To explain the company’s business model better, Mamodia uses an example. Micheal Foods Inc., a U.S.-based food processor and distributor of egg products, refrigerated grocery and potato products, wanted a technology partner to improve business agility and provide IT efficiencies. Brillio tackled this through a three-step process; one, upgrading its system to SAP 4.7 to ECC6.0 within three months, thus helping the client realise US $500,000 in saved opportunity cost and zero business disruption. Secondly, the liquid egg conversation mobile app enabled the client’s sales team bring together the customer community and demonstrate the value proposition of their products. Thirdly, through a hybrid mobile app for the RFP (request for pricing) sales process, Michael Foods eliminated manual and laborious processes and gained sale cycle efficiency through built-in workflows.
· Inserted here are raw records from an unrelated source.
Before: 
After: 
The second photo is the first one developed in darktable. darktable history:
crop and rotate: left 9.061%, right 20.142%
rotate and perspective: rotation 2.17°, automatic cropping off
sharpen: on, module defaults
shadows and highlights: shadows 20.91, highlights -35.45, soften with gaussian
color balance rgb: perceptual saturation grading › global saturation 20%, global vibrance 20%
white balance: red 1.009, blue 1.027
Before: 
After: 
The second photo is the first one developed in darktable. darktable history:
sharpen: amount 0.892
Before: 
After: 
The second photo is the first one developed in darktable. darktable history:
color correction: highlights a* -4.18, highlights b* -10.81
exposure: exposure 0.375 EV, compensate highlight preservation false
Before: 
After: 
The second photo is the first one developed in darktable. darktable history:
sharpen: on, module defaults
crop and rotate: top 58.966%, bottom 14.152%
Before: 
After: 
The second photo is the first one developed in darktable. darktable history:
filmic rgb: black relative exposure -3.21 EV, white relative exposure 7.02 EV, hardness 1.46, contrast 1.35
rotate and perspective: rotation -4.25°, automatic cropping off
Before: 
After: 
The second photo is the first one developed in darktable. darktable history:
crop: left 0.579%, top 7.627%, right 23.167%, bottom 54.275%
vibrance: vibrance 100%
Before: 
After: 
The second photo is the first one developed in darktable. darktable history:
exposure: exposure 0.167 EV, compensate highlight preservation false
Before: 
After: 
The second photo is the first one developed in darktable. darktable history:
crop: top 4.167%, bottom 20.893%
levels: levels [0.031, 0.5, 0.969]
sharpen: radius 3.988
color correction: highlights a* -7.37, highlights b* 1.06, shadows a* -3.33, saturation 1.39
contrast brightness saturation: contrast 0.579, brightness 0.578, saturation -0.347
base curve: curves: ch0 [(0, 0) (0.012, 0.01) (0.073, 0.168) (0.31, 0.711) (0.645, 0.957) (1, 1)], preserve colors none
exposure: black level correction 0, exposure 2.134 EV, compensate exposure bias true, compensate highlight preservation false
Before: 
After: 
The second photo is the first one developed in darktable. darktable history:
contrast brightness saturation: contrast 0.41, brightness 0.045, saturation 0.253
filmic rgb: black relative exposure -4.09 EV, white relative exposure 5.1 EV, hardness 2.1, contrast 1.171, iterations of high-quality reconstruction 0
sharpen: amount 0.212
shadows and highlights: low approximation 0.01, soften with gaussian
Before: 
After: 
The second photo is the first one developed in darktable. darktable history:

Incubation and imagination

On India, Mamodia points out that 30 of the top 100 companies collaborate with Brillio on technology know-how in the country and reveals that revenues from the country contribute to seven per cent of its overall share. He makes a surprising observation, “The Indian market is way ahead of its western peers in terms of technology adoption. For example, we’re now working with a savings company to analyse millions of transactions every week to deliver relevant consumer insights.”

Being an agile, technology-reliant business, innovation forms the core of Brillio. To keep pace with the rapid evolution in tech, the company has built two teams; the incubation team, which experiments with technologies which may be relevant to customers and the imagine team, which focuses on rapid ideation. “About 100 employees work as part of both teams. Aside from this, we also invest in academia to skim through additional information,” says Mamodia. In fact, the company has recently invested in artificial intelligence, with the goal that every one of its solutions will be powered by AI by 2020. “We have already started incorporating machine learning into our systems. We want to become a pure play digital leader in the near future,” he shares. As for the numbers, in the same time period, Mamodia hopes the company is able to touch the billion dollar mark in revenues.